● **BRIEF**: Beginning with the line containing "Kontakt s dealerem" and going on through the line containing "Advanced A+ Assist", the lines below are to be returned exactly, pictures excluded and nothing added.

● **DATA LISTING**:
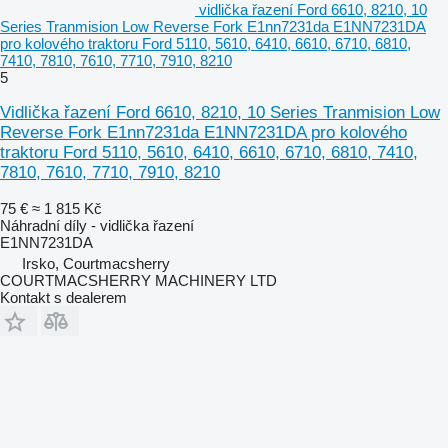
vidlička řazení Ford 6610, 8210, 10
Series Tranmision Low Reverse Fork E1nn7231da E1NN7231DA
pro kolového traktoru Ford 5110, 5610, 6410, 6610, 6710, 6810,
7410, 7810, 7610, 7710, 7910, 8210
5
Vidlička řazení Ford 6610, 8210, 10 Series Tranmision Low
Reverse Fork E1nn7231da E1NN7231DA pro kolového
traktoru Ford 5110, 5610, 6410, 6610, 6710, 6810, 7410,
7810, 7610, 7710, 7910, 8210
75 €
≈ 1 815 Kč
Náhradní díly - vidlička řazení
E1NN7231DA
Irsko, Courtmacsherry
COURTMACSHERRY MACHINERY LTD
Kontakt s dealerem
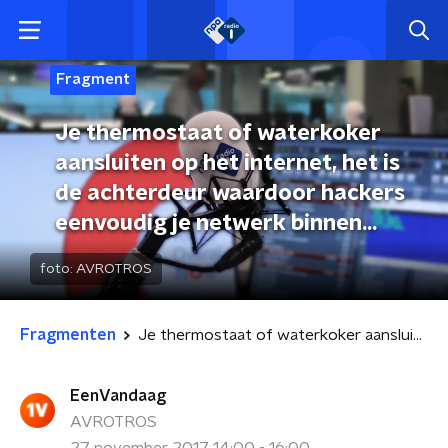
Fragment
Je thermostaat of waterkoker
aansluiten op het internet, het is
de achterdeur waardoor hackers
eenvoudig je netwerk binnen
komen
foto:
AVROTROS
Fragmenten
Je thermostaat of waterkoker aansluiten op het internet, het is de achterdeur waardoor hackers eenvoudig je netwerk binnen komen
EenVandaag
AVROTROS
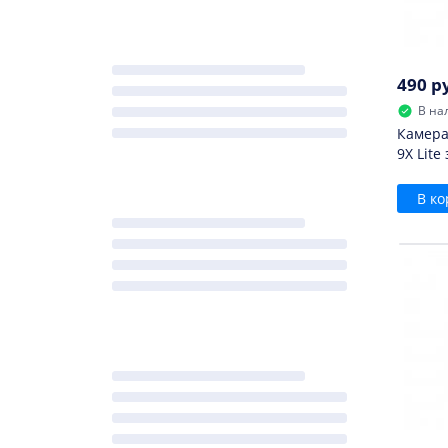
490 р
В на
Камера
9X Lite
В ко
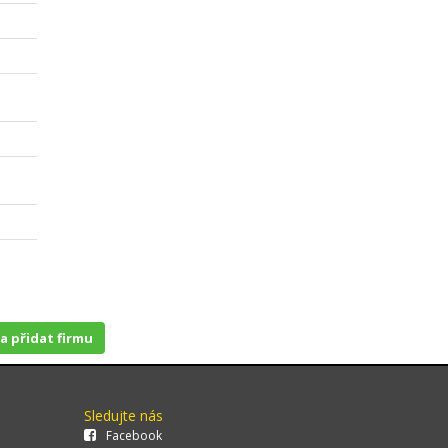
 a přidat firmu
Sledujte nás
Facebook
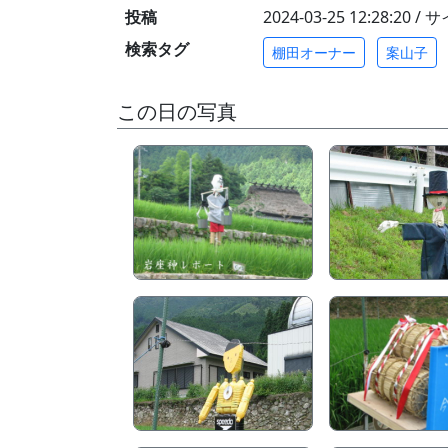
投稿
2024-03-25 12:28:20 
検索タグ
棚田オーナー
案山子
この日の写真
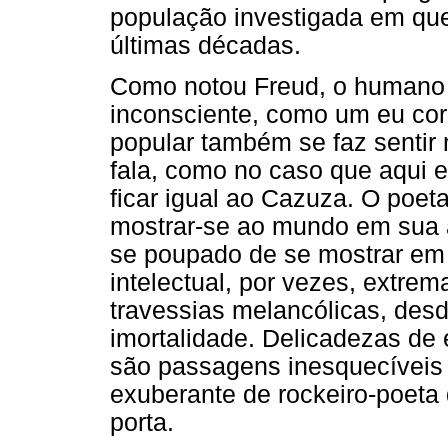
população investigada em qu
últimas décadas.
Como notou Freud, o humano 
inconsciente, como um eu corp
popular também se faz sentir 
fala, como no caso que aqui 
ficar igual ao Cazuza. O poet
mostrar-se ao mundo em sua a
se poupado de se mostrar em 
intelectual, por vezes, extrem
travessias melancólicas, desd
imortalidade. Delicadezas de
são passagens inesquecíveis 
exuberante de rockeiro-poeta 
porta.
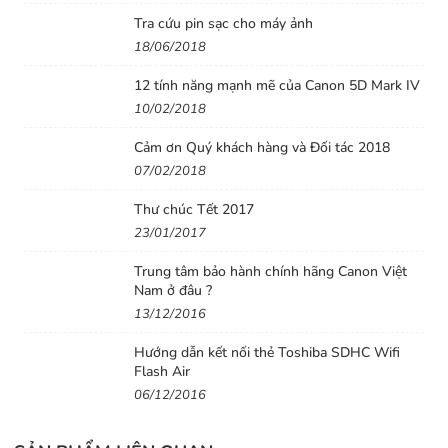
Tra cứu pin sạc cho máy ảnh
18/06/2018
12 tính năng mạnh mẽ của Canon 5D Mark IV
10/02/2018
Advanced A+ Assist
Cảm ơn Quý khách hàng và Đối tác 2018
Trải nghiệm niềm vui của nhiếp ảnh sáng tạo với loạt
07/02/2018
cảnh tương thích tự động mở rộng. Chế độ Advanced
Thư chúc Tết 2017
A+ Assist mang lại hình ảnh tuyệt vời ngay cả ở các tình
23/01/2017
huống phức tạp như cảnh ban đêm và ngược sáng. Phơi
Trung tâm bảo hành chính hãng Canon Việt
sáng quá mức sẽ tự động được chỉnh giảm để bạn có thể
Nam ở đâu ?
chụp cảnh động hoặc chân dung sáng, hoặc chụp nhiều
13/12/2016
ảnh liên tục để tạo ra ảnh đêm đẹp mắt hoặc ảnh macro
Hướng dẫn kết nối thẻ Toshiba SDHC Wifi
có đốp ảnh sâu hơn.
Flash Air
06/12/2016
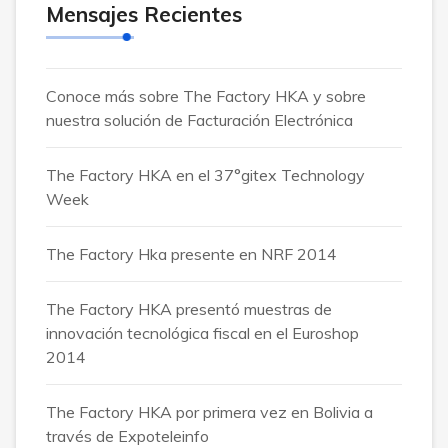
Mensajes Recientes
Conoce más sobre The Factory HKA y sobre
nuestra solución de Facturación Electrónica
The Factory HKA en el 37°gitex Technology
Week
The Factory Hka presente en NRF 2014
The Factory HKA presentó muestras de
innovación tecnológica fiscal en el Euroshop
2014
The Factory HKA por primera vez en Bolivia a
través de Expoteleinfo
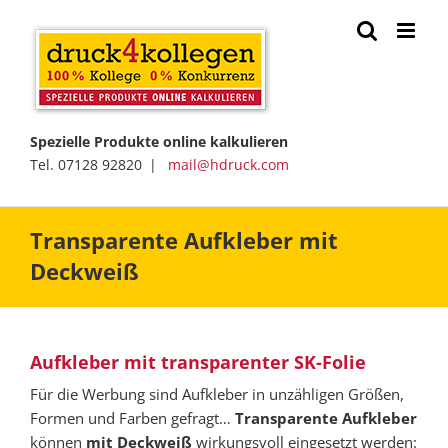
Zum
Inhalt
springen
Spezielle Produkte online kalkulieren
Tel. 07128 92820 |
mail@hdruck.com
Transparente Aufkleber mit
Deckweiß
Aufkleber mit transparenter SK-Folie
Für die Werbung sind Aufkleber in unzähligen Größen,
Formen und Farben gefragt…
Transparente Aufkleber
können
mit Deckweiß
wirkungsvoll eingesetzt werden:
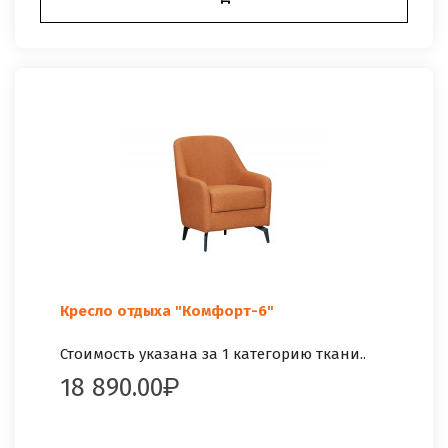
Кресло отдыха "Комфорт-6"
Стоимость указана за 1 категорию ткани..
18 890.00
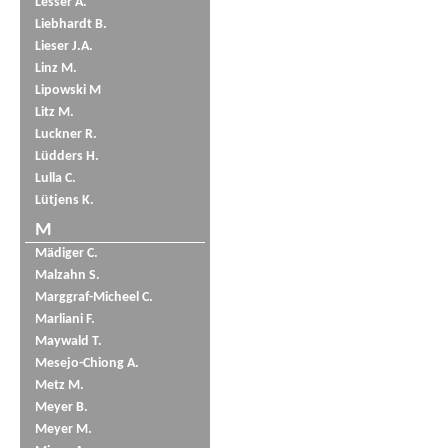
Lesser A.
Liebhardt B.
Lieser J.A.
Linz M.
Lipowski M
Litz M.
Luckner R.
Lüdders H.
Lulla C.
Lütjens K.
M
Mädiger C.
Malzahn S.
Marggraf-Micheel C.
Marliani F.
Maywald T.
Mesejo-Chiong A.
Metz M.
Meyer B.
Meyer M.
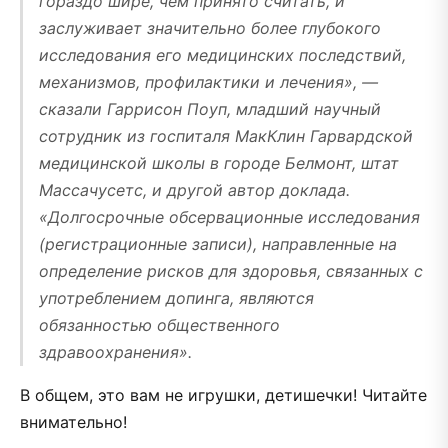
гораздо шире, чем принято считать, и
заслуживает значительно более глубокого
исследования его медицинских последствий,
механизмов, профилактики и лечения», —
сказали Гаррисон Поуп, младший научный
сотрудник из госпиталя МакКлин Гарвардской
медицинской школы в городе Белмонт, штат
Массачусетс, и другой автор доклада.
«Долгосрочные обсервационные исследования
(регистрационные записи), направленные на
определение рисков для здоровья, связанных с
употреблением допинга, являются
обязанностью общественного
здравоохранения».
В общем, это вам не игрушки, детишечки! Читайте
внимательно!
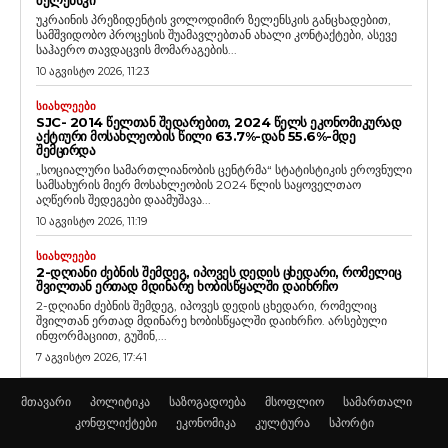
უკრაინის პრეზიდენტის ვოლოდიმირ ზელენსკის განცხადებით,
სამშვიდობო პროცესის შუამავლებთან ახალი კონტაქტები, ასევე
საჰაერო თავდაცვის მომარაგების...
10 აგვისტო 2026, 11:23
ᲡᲘᲐᲮᲚᲔᲔᲑᲘ
SJC- 2014 ᲬᲔᲚᲗᲐᲜ ᲨᲔᲓᲐᲠᲔᲑᲘᲗ, 2024 ᲬᲔᲚᲡ ᲔᲙᲝᲜᲝᲛᲘᲙᲣᲠᲐᲓ
ᲐᲥᲢᲘᲣᲠᲘ ᲛᲝᲡᲐᲮᲚᲔᲝᲑᲘᲡ ᲬᲘᲚᲘ 63.7%-ᲓᲐᲜ 55.6%-ᲛᲓᲔ
ᲨᲔᲛᲪᲘᲠᲓᲐ
„სოციალური სამართლიანობის ცენტრმა“ სტატისტიკის ეროვნული
სამსახურის მიერ მოსახლეობის 2024 წლის საყოველთაო
აღწერის შედეგები დაამუშავა...
10 აგვისტო 2026, 11:19
ᲡᲘᲐᲮᲚᲔᲔᲑᲘ
2-ᲓᲦᲘᲐᲜᲘ ᲫᲔᲑᲜᲘᲡ ᲨᲔᲛᲓᲔᲒ, ᲘᲞᲝᲕᲔᲡ ᲓᲔᲓᲘᲡ ᲪᲮᲔᲓᲐᲠᲘ, ᲠᲝᲛᲔᲚᲘᲪ
ᲨᲕᲘᲚᲗᲐᲜ ᲔᲠᲗᲐᲓ ᲛᲓᲘᲜᲐᲠᲔ ᲮᲝᲑᲘᲡᲬᲧᲐᲚᲨᲘ ᲓᲐᲘᲮᲠᲩᲝ
2-დღიანი ძებნის შემდეგ, იპოვეს დედის ცხედარი, რომელიც
შვილთან ერთად მდინარე ხობისწყალში დაიხრჩო. არსებული
ინფორმაციით, გუშინ,...
7 აგვისტო 2026, 17:41
მთავარი
პოლიტიკა
საზოგადოება
მსოფლიო
სამართალი
კონფლიქტები
ეკონომიკა
კულტურა
სპორტი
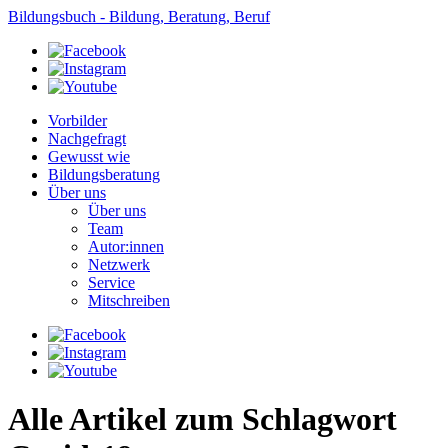
Bildungsbuch - Bildung, Beratung, Beruf
Vorbilder
Nachgefragt
Gewusst wie
Bildungsberatung
Über uns
Über uns
Team
Autor:innen
Netzwerk
Service
Mitschreiben
Alle Artikel zum Schlagwort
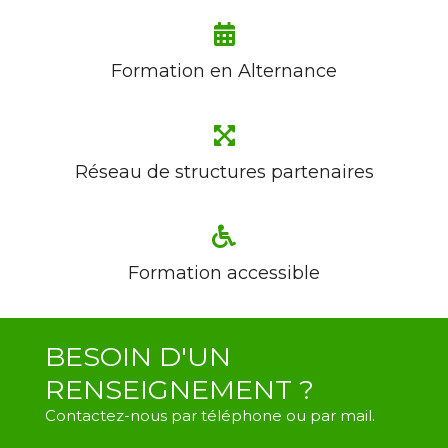
Formation en Alternance
Réseau de structures partenaires
Formation accessible
BESOIN D'UN
RENSEIGNEMENT ?
Contactez-nous par téléphone ou par mail.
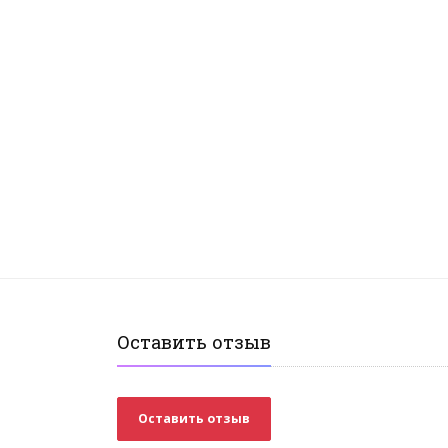
Оставить отзыв
Оставить отзыв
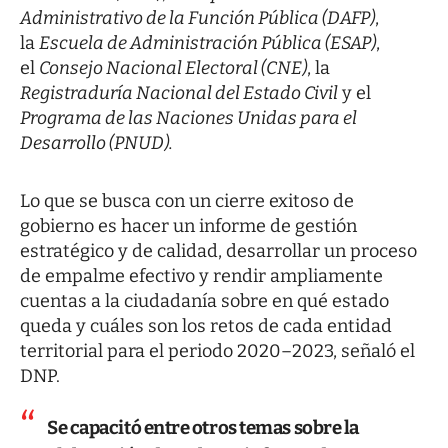
Administrativo de la Función Pública (DAFP)
,
la
Escuela de Administración Pública (ESAP)
,
el
Consejo Nacional Electoral (CNE)
, la
Registraduría Nacional del Estado Civil
y el
Programa de las Naciones Unidas para el
Desarrollo (PNUD).
Lo que se busca con un cierre exitoso de
gobierno es hacer un informe de gestión
estratégico y de calidad, desarrollar un proceso
de empalme efectivo y rendir ampliamente
cuentas a la ciudadanía sobre en qué estado
queda y cuáles son los retos de cada entidad
territorial para el periodo 2020–2023, señaló el
DNP.
Se capacitó entre otros temas sobre la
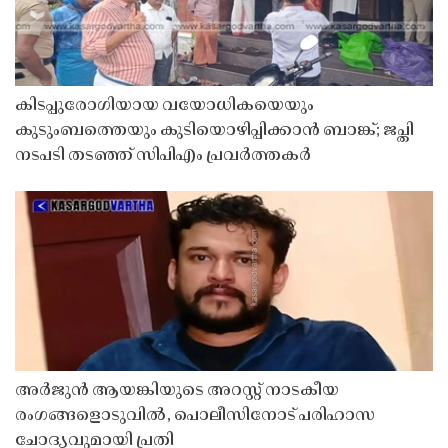
കിടപ്പുരോഗിയായ വയോധികയെയും
കുടുംബത്തെയും കുടിയൊഴിപ്പിക്കാൻ ബാങ്ക്; ജപ്തി
നടപടി തടഞ്ഞ് സിപിഎം പ്രവർത്തകർ
അർജുൻ ആയങ്കിയുടെ അറസ്റ്റ് നാടകീയ
രംഗങ്ങളൊടുവിൽ, പൊലീസിനോട് പരിഹാസ
ചോദ്യവുമായി പ്രതി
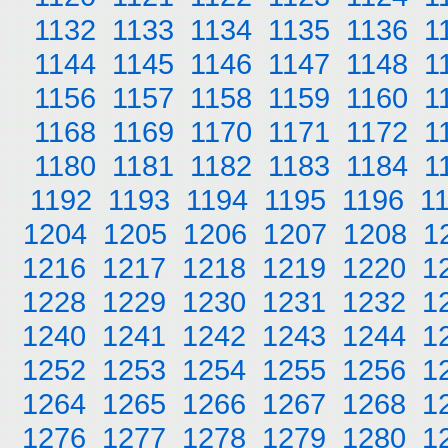
1132
1133
1134
1135
1136
1
1144
1145
1146
1147
1148
1
1156
1157
1158
1159
1160
1
1168
1169
1170
1171
1172
1
1180
1181
1182
1183
1184
1
1192
1193
1194
1195
1196
1
1204
1205
1206
1207
1208
1
1216
1217
1218
1219
1220
1
1228
1229
1230
1231
1232
1
1240
1241
1242
1243
1244
1
1252
1253
1254
1255
1256
1
1264
1265
1266
1267
1268
1
1276
1277
1278
1279
1280
1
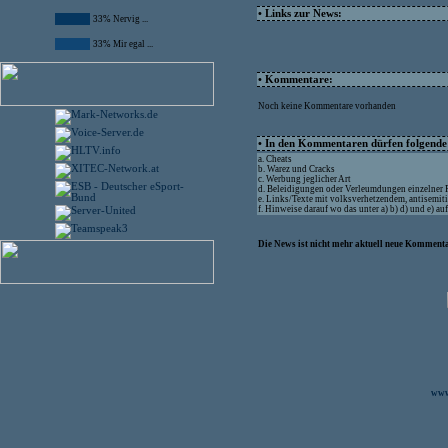
• Links zur News:
33% Nervig ...
33% Mir egal ...
• Kommentare:
Noch keine Kommentare vorhanden
• In den Kommentaren dürfen folgende I
a. Cheats
b. Warez und Cracks
c. Werbung jeglicher Art
d. Beleidigungen oder Verleumdungen einzelner
e. Links/Texte mit volksverhetzendem, antisemit
f. Hinweise darauf wo das unter a) b) d) und e) a
Die News ist nicht mehr aktuell neue Kommenta
www.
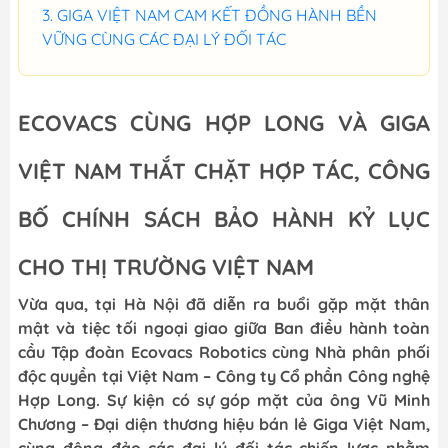
GIGA VIỆT NAM CAM KẾT ĐỒNG HÀNH BỀN
VỮNG CÙNG CÁC ĐẠI LÝ ĐỐI TÁC
ECOVACS CÙNG HỢP LONG VÀ GIGA
VIỆT NAM THẮT CHẶT HỢP TÁC, CÔNG
BỐ CHÍNH SÁCH BẢO HÀNH KỶ LỤC
CHO THỊ TRƯỜNG VIỆT NAM
Vừa qua, tại Hà Nội đã diễn ra buổi gặp mặt thân
mật và tiệc tối ngoại giao giữa Ban điều hành toàn
cầu Tập đoàn Ecovacs Robotics cùng Nhà phân phối
độc quyền tại Việt Nam – Công ty Cổ phần Công nghệ
Hợp Long. Sự kiện có sự góp mặt của ông Vũ Minh
Chương – Đại diện thương hiệu bán lẻ Giga Việt Nam,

● **EXPECTED OUTPUT**:
Kontakt s dealerem
Fragment
Je thermostaat of waterkoker
aansluiten op het internet, het is
de achterdeur waardoor hackers
eenvoudig je netwerk binnen
komen
foto:
AVROTROS
Fragmenten
Je thermostaat of waterkoker aansluiten op het internet, het is de achterdeur waardoor hackers eenvoudig je netwerk binnen komen
EenVandaag
AVROTROS
490 р
В на
Камера
9X Lite
В ко
 a přidat firmu
Sledujte nás
Facebook
投稿
2024-03-25 12:28:20 
検索タグ
棚田オーナー
案山子
この日の写真
população investigada em qu
últimas décadas.
Como notou Freud, o humano 
inconsciente, como um eu corp
popular também se faz sentir 
fala, como no caso que aqui 
ficar igual ao Cazuza. O poet
mostrar-se ao mundo em sua a
se poupado de se mostrar em 
intelectual, por vezes, extrem
travessias melancólicas, desd
imortalidade. Delicadezas de
são passagens inesquecíveis 
exuberante de rockeiro-poeta 
porta.
Tra cứu pin sạc cho máy ảnh
18/06/2018
12 tính năng mạnh mẽ của Canon 5D Mark IV
10/02/2018
Advanced A+ Assist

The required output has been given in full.